Si bloccò a pochi metri da noi e Ugo Maniero, di spalle e intento a bearsi della rotondità dei miei seni, non se ne avvide. Stavo per salutarlo, e avere così un pretesto per sganciarmi da quella sgradita visita ai raggi X quando la sua faccia sembrò... non tremare, ma quasi, quasi vibrare... come pervasa da un movimento appena sotto la pelle del viso. Ma fu questione di un decimo di secondo, tanto da chiedersi se era successo davvero.
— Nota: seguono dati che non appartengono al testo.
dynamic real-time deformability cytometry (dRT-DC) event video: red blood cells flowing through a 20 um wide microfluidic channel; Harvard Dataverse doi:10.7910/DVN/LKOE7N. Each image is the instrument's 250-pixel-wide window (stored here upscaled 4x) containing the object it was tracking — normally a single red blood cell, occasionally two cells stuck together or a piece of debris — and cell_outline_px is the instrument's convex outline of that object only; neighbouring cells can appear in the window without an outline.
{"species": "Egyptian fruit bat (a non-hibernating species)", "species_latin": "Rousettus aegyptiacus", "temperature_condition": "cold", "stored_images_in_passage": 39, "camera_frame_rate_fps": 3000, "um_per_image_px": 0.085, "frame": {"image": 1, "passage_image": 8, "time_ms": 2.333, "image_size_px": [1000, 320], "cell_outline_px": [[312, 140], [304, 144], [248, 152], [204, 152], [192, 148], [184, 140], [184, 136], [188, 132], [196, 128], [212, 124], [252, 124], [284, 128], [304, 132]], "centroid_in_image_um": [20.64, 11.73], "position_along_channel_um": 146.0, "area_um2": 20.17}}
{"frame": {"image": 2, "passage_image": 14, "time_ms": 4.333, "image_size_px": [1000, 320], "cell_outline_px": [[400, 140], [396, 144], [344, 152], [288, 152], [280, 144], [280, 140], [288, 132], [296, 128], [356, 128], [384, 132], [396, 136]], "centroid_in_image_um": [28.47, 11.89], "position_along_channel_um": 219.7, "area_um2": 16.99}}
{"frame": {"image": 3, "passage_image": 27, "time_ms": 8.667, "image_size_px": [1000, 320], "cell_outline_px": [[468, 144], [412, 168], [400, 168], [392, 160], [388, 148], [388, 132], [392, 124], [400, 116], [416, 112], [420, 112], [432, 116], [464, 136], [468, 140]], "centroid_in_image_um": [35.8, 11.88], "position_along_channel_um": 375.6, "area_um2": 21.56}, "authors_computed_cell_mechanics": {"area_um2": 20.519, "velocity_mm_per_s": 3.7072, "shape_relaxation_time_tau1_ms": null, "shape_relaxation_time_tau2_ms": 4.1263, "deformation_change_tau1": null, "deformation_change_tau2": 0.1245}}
- Ehi, Andrea, ciao! - lo salutai con un tono di voce più vivace del dovuto. Maniero si voltò in direzione del mio sguardo ma il ragazzo si era infilato in un passaggio tra due basse cassettiere ed era scomparso.
- Ma chi... - disse il Maniero, mentre gli passavo accanto chiamando il nome di Andrea. Lo seguii nello stretto passaggio ma non trovai nessuno, se non la polvere e i vecchi libri che mi guardavano muti.
- Andrea? - chiamai ancora, ma decisamente più a bassa voce. Il magazzino non mi rispose, mentre un tuono veniva a schiacciarsi sui vetri opachi e sporchi di una finestrella che dava sul piano stradale. Guardai fuori, ed era come guardare dal vetro di un acquario incrostato dal tempo. Fuori alcuni piedi di passanti acceleravano il passo per sfuggire alle prime grosse gocce che si stava schiacciando sul porfido tiepido. L’aria sapeva di ozono, e di ricordi di temporali d’infanzia. Il mio inseguito, per qualche motivo che sapeva solo lui, si era dileguato. Gironzolai senza risultato per i corridoi formati dagli archivi, poi tornai stancamente verso il punto dove stavo cercando i libri, sicura di dovermi sorbire qualche altra simpatica battuta di Ugo Maniero. L’uomo era appoggiato ad un basso schedario, e si teneva la testa tra le mani. Stava borbottando qualcosa, ma sembrava più un lamento che altro. Forse qualche altro scherzo idiota?, pensai sospettosa.
- Qualcosa che non va, signor Ugo? - chiesi titubante.
Lui si girò in direzione della mia voce, non guardandomi proprio. I suoi occhi... i suoi occhi erano pieni di sangue. Dove di solito c’è il bianco dell’occhio ora vedevo un colore scarlatto scuro. Due sottili lacrime rosse stavano scendendo lungo le guance. Mi cercò con la testa di qua e di là e agitò le mani:
- Chi parla? Chi è? - esclamò agitato - ...e perché cazzo non riaccendete quella luce? -

N.d.A: a differenza di quel che afferma quel furbacchione di Andrea, la poesia lasciata misteriosamente nel pc non è farina del suo sacco, bensì la splendida 'Il tuo più tenue sguardo' di E.E. Cummings.